- WHAT THE TASK ASKS: Print the items below without any changes, from their first line up to and including the line that contains "order: Laurales".

- DATASET RECORDS:
************
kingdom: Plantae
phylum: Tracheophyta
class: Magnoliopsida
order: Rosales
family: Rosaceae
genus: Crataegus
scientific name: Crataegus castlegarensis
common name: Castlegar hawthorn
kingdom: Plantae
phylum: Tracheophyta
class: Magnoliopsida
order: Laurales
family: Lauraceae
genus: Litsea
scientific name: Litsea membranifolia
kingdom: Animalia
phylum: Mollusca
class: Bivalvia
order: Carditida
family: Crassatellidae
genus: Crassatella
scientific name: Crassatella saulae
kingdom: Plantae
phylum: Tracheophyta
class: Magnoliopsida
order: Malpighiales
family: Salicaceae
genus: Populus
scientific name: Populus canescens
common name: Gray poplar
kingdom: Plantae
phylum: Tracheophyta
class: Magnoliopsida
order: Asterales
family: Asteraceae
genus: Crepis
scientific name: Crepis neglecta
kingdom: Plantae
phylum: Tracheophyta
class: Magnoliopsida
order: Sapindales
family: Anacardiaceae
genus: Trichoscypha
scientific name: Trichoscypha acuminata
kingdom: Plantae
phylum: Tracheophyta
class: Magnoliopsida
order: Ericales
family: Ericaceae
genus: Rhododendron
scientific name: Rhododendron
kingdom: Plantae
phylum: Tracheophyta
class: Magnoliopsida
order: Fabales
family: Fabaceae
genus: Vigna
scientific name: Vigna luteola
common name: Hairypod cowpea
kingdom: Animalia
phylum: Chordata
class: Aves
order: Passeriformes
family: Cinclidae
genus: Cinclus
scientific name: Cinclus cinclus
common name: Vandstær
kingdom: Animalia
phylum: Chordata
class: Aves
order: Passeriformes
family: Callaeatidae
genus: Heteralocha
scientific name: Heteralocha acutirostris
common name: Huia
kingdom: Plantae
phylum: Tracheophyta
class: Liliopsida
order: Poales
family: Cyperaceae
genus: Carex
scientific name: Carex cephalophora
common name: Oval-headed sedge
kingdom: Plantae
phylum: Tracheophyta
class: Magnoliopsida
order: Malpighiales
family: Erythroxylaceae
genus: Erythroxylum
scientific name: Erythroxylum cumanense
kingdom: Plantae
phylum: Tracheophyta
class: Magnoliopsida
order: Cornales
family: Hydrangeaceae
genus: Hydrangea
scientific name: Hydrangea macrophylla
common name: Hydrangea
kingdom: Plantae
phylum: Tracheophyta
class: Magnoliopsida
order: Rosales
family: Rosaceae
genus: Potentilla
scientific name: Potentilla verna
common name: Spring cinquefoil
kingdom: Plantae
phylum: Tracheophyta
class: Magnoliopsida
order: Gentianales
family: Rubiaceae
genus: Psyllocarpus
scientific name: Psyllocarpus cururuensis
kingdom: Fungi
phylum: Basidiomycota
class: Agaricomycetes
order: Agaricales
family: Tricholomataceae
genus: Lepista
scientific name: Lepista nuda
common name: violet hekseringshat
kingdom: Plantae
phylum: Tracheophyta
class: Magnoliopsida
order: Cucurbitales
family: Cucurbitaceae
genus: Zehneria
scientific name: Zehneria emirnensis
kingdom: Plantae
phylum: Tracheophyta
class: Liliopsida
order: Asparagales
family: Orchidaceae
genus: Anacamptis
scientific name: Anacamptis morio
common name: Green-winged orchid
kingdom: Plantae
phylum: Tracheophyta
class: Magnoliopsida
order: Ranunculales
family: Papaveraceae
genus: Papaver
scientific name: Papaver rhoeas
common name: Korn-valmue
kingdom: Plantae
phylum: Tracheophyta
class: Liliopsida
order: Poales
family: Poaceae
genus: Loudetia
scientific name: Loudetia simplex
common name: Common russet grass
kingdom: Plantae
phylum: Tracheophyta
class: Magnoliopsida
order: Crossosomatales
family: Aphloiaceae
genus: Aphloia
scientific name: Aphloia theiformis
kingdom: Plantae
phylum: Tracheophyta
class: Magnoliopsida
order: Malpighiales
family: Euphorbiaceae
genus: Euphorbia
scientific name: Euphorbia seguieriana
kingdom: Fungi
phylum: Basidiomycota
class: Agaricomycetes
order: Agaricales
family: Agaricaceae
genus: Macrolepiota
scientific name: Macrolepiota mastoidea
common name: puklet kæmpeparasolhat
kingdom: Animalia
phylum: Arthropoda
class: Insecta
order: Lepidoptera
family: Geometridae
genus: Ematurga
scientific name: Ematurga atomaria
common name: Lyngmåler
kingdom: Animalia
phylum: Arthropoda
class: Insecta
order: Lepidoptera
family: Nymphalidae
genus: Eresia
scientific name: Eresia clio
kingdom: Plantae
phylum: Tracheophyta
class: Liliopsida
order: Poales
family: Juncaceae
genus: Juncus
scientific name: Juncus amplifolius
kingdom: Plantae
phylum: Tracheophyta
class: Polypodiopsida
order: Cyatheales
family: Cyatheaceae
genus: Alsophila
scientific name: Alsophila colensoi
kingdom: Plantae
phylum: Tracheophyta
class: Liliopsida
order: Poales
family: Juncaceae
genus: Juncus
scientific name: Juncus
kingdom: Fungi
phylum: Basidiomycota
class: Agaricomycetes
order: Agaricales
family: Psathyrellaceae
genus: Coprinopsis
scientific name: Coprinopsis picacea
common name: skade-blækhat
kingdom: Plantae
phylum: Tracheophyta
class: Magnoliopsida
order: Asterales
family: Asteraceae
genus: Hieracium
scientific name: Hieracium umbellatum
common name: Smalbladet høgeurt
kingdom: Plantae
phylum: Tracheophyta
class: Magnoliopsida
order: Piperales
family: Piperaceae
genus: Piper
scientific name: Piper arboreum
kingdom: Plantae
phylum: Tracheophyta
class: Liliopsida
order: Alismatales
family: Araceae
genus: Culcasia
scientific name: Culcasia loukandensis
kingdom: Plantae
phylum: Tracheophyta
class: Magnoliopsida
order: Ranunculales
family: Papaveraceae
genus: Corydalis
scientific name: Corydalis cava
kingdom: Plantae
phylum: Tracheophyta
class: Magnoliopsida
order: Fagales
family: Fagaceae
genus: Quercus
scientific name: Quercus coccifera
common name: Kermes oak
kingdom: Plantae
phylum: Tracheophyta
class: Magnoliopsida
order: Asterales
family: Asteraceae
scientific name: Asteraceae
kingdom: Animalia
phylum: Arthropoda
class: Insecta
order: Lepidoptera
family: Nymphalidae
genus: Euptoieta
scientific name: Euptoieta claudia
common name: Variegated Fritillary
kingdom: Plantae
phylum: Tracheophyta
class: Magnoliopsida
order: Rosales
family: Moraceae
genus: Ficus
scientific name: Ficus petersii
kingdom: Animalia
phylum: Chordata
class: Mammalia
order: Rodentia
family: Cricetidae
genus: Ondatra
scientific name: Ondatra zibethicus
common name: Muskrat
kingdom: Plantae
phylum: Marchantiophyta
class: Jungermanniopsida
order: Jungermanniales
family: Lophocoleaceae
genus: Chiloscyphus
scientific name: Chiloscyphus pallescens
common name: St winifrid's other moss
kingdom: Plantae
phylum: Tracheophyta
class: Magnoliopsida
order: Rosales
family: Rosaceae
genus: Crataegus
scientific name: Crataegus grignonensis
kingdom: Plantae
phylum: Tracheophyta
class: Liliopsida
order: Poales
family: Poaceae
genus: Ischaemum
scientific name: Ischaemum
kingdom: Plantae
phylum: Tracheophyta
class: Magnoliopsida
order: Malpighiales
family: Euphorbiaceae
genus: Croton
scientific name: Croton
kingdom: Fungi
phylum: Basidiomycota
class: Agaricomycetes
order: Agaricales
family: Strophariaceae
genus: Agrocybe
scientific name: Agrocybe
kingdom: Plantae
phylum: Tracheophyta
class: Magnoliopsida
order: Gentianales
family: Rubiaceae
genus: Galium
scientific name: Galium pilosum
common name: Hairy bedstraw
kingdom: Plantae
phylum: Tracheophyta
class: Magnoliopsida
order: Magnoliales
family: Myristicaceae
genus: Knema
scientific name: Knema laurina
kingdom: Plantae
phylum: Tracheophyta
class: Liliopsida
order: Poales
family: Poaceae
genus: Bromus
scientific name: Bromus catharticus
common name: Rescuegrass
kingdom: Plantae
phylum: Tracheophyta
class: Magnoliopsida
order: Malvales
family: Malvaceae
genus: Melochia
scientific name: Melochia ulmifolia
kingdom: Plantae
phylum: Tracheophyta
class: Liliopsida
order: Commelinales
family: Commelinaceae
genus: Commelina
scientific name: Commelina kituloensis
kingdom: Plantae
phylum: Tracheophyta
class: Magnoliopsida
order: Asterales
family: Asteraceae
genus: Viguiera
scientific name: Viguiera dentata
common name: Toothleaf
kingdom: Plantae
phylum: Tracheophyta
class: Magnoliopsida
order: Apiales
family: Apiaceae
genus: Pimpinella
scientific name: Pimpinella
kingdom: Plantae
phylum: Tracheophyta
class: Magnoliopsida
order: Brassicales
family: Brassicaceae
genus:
************
- RESPONSE TO THIS TASK:
kingdom: Plantae
phylum: Tracheophyta
class: Magnoliopsida
order: Rosales
family: Rosaceae
genus: Crataegus
scientific name: Crataegus castlegarensis
common name: Castlegar hawthorn
kingdom: Plantae
phylum: Tracheophyta
class: Magnoliopsida
order: Laurales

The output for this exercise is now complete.